Which dorm it’s good for: If you plan to live in hall-styled dorms, like Broadway, or Schapiro, you might want to consider choosing Plan B, as there usually won’t be a nice, private kitchen to satisfy your cooking needs. If you also live far from campus, like in Harmony, and you’ll occasionally miss breakfasts served at the dining halls, this plan might be good for you.
Do you plan to live far from campus? Or maybe tired of eating at the dining halls 19 times a week? Plan C covers 100 meals per term (or about seven per week) and 125 Dining Dollars, plus 4 guest meals per term. It’s enough for you to visit the dining hall every day. It costs $1,377 per term.
Which dorm it’s good for: If you have a private kitchen, like Hogan, Claremont, EC, or Watt, and you have pretty good cooking skills, Plan C might be the perfect meal plan for you. Also good for those who live far away from campus and don’t want to make the trek to Ferris every time they get a craving—so places like Harmony or Carlton Arms.
Are you a cooking maniac, or the opposite—a take-out food addict? Is buying groceries to cook meals your go-to way of relieving stress? Well either way, if you think you’ll hardly ever go to the dining halls at Columbia to eat (maybe once every two days), you may want to consider getting Plan D as your meal plan.
Plan D, the cheapest meal plan available, covers 75 meals per term (or about five per week) and 75 Dining Dollars, plus two guest meals. You have plenty of freedom to eat anywhere you want in MoHi. It costs $1,060 per term.
Which dorm it’s good for: If you’re planning to live in a suite or in apartment-style dorms, like Woodbridge or River, or want to force yourself to become a better cook and save your money by doing so, choose Plan D!
Or keep your first-year meal plan
If you’re obsessed with Ferris, John Jay, or JJ’s Place (R.I.P.), and you’ll go there at least two times every day of the week, congrats! You can be a first-year student all over again by keeping your first-year meal plan. Choose either Plan EZ1, EZ2, or EZ3, which are equivalent to Plan 1, 2, 3, of first-year dining plans, respectively.
- Plan EZ1 ($2,710 per term): You get 19 meals and 75 Dining Dollars, plus 15 floating meals and six guest meals.
- Plan EZ2 ($2,710 per term): You get 15 meals per week and 125 Dining Dollars, plus 10 floating meals and six guest meals.
- Plan EZ3 ($2,710 per term): You get 19 meals per week, 50 Flex and 25 Dining Dollars per term, plus 15 floating meals and six guest meals.
Which dorm it’s good for: This meal plan would be great if you live close to campus, like in Wallach, Hartley, Furnald, or Schapiro, and campus dining hall foods are very accessible for you.
At Barnard there are 11 different meal plans, ranging from the Platinum Plan, which costs $3,184 and is required for first-years, to the 5 Block Plan, which cost $40. Depending on your class year and where you live, your options may be greatly limited. Here’s how that works:
If you want to keep your first-year meal plan, the Platinum Plan gives you 19 meals to use per week at Hewitt or Diana, and an additional 120 points, which you can use in any of the campus dining locations. It costs $4,184 per term.

_PROBLEM REQUIREMENTS_: Rewrite the meal plan passage starting with "Do you plan" and going on through "or Carlton Arms.", replacing "Plan C" with "Plan Z" each time it appears.

_PROVIDED DATA_:
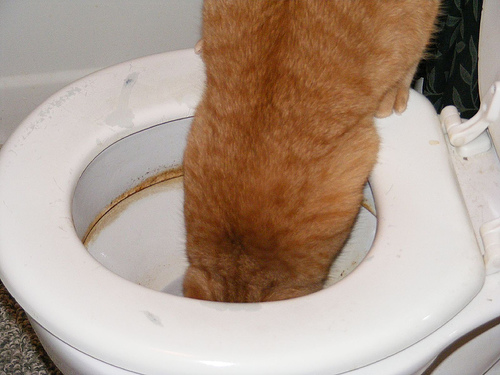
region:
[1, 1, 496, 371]
cat with head in toilet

_SOLVED PROBLEM_:
Do you plan to live far from campus? Or maybe tired of eating at the dining halls 19 times a week? Plan Z covers 100 meals per term (or about seven per week) and 125 Dining Dollars, plus 4 guest meals per term. It’s enough for you to visit the dining hall every day. It costs $1,377 per term.
Which dorm it’s good for: If you have a private kitchen, like Hogan, Claremont, EC, or Watt, and you have pretty good cooking skills, Plan Z might be the perfect meal plan for you. Also good for those who live far away from campus and don’t want to make the trek to Ferris every time they get a craving—so places like Harmony or Carlton Arms.